Write out the entire listing below exactly, with the pictures left out.

* _Data shown_
- Opening Delimiter -
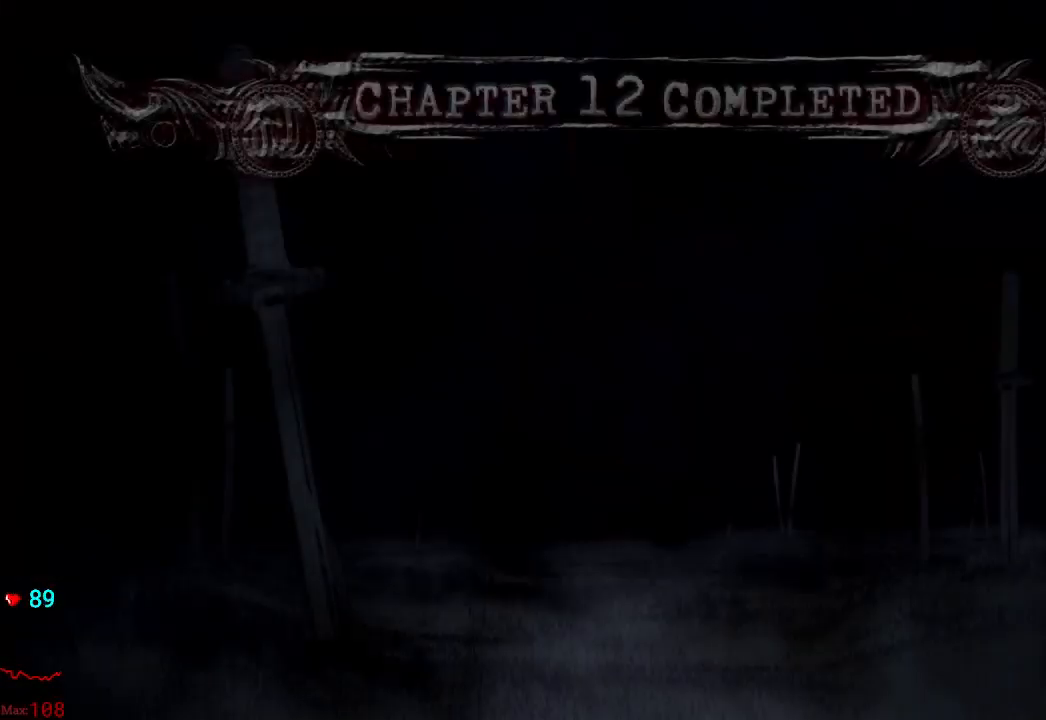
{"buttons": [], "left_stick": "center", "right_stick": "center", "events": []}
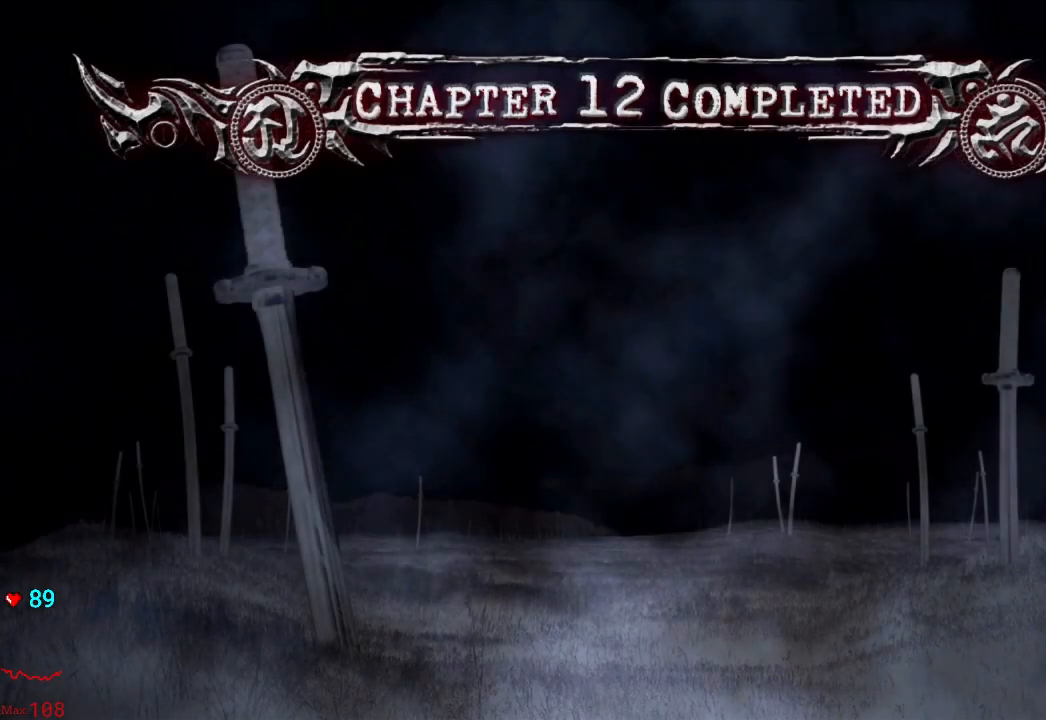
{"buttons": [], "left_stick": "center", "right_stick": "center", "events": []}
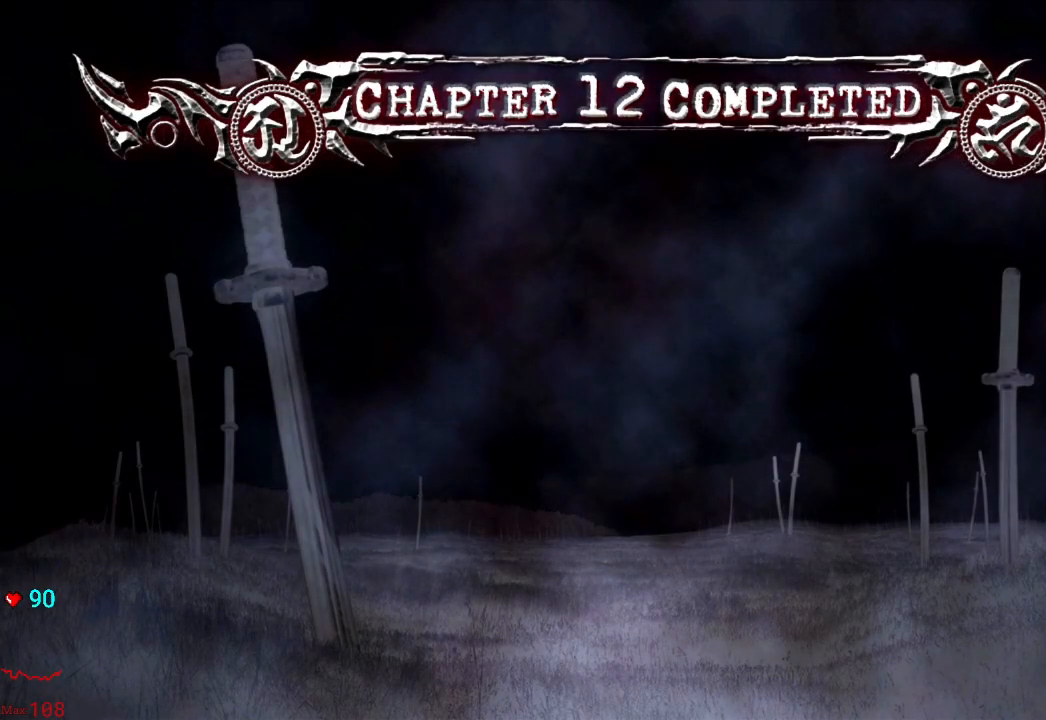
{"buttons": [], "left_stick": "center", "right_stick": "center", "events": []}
- Closing Delimiter -
* _Result of the exercise_
{"buttons": [], "left_stick": "center", "right_stick": "center", "events": []}
{"buttons": [], "left_stick": "center", "right_stick": "center", "events": []}
{"buttons": [], "left_stick": "center", "right_stick": "center", "events": []}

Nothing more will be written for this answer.